The biomechanics of a grasshopper or locust's legs is fascinating, so we builtt a quick and dirty prop we built for a one off live show for the Naked Scientists
Looked up how Crickets and Grasshopper, jump so high first vid is a New York times video titled "Crickets can jump 50x there height here's how" then does nothing but show people recording them with ballet music saying "we can learn a lot about these creatures for robotics" never even explan why they can jump so high; then here's this video which is buried in the search results that not only has a great visual aid but gets to the point. Excellent Video
Wow. I don't think most folks realize what a brilliant and novel mechanism this is. I just modeled this up in software to try to understand it. There is no human designed repeating mechanism that I can think of that accomplishes storing force and releasing it kinetically with even vaguely similar linkages (ok so a trebuchet is somewhat like this, but fundamentally dissimilar). I can't think of a single wind-up toy, robo-dog, crossbow, other similar kinetic weapon, car part, throwing machine, industrial machine, walking machine etc, that uses linkages like this. I could write paragraphs on why I think this is so novel, but just try to model it yourself and you'll see what I mean, the fact that the video model is using the very specific properties of strings for some of the linkages is critical, the efficiency of force transfer is amazing, and the angles are critical.

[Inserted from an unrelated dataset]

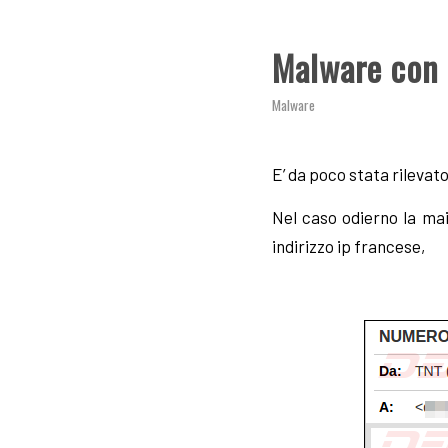
Malware con 
Malware
E’ da poco stata rilevato
Nel caso odierno la ma
indirizzo ip francese,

Glad you like it. I wonder if it isn't used very often is that there aren't many places it would be useful outside scrapheap challenge (junkyard wars). Either that or it is just much better suited to muscles than rotary machines. If you scaled it up and used winches the release on the smaller winch would be difficult to achieve safely and reliably. Plus you have a system that needs two actuators with limit switches to achieve a single effect... It is very cool either way.
Good video presenting information that I haven't seen before. Just lots of fact sources mentioning they can jump high but without any actual description of why. It never gets relevant or interesting without the "why" covered.

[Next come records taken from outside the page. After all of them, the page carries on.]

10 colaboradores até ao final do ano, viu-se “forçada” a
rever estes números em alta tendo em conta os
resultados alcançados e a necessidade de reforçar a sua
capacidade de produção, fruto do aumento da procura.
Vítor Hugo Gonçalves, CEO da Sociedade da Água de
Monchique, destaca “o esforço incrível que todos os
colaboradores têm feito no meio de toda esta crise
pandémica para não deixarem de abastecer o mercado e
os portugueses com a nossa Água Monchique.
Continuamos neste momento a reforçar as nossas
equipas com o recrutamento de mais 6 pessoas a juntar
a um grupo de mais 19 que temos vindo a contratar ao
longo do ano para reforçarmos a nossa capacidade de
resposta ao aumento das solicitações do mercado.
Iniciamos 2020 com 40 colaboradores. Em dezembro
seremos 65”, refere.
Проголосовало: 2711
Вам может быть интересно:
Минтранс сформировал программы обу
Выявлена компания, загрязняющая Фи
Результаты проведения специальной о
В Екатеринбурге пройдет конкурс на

on my quest to design and build a functional prototype "mach 5 speed racer" I would need this principle to get the vehicle to jump. it's the compression of the "spring" AND the shift of leverage that does it. thank you for amazing work. could we make a jumping strandbeest? how do bumblebees and beetles fly? if you are content with the answer, why doesn't gravity, momentum and inertia splatter them into goo with the amount of force required to do the things they clearly do easily everyday?
If you want a vehicle to jump, some kind of mechanism like this may well make sense, you definitely want to store energy in a way that is easily accessible. When you scale things down the accelerations they can' cope with are higher, because the strength of a muscle, bone etc will go as the square of its size, but the mass will increase as the cube. So if you halve its size you will double the acceleration it can cope with, and double the acceleration a muscle can produce. So a beetle or a bee at our size would rip itself apart (or not be strong enough to work), but at its scale it is fine. I think the aerodynamics are also very different from an aeroplane, but are now understood.
I am looking in nature to design the ultimate shock absorber and I wonder if you think this mechanism could be a possible candidate? Thank you in advance.
As is this wouldn't be a good shock absorber as there isn't really any mechanism for absorbing energy. In a car the shock absorber is there to stop the spring bouncing for ages when you go over a bump. I don't know enough about cars suspensions to tell you if this would be a useful geometry, my guess is that you don't want a car suspension to get less stiff the more it is compressed so no. If you wanted a car to jump in the air, it may be useful.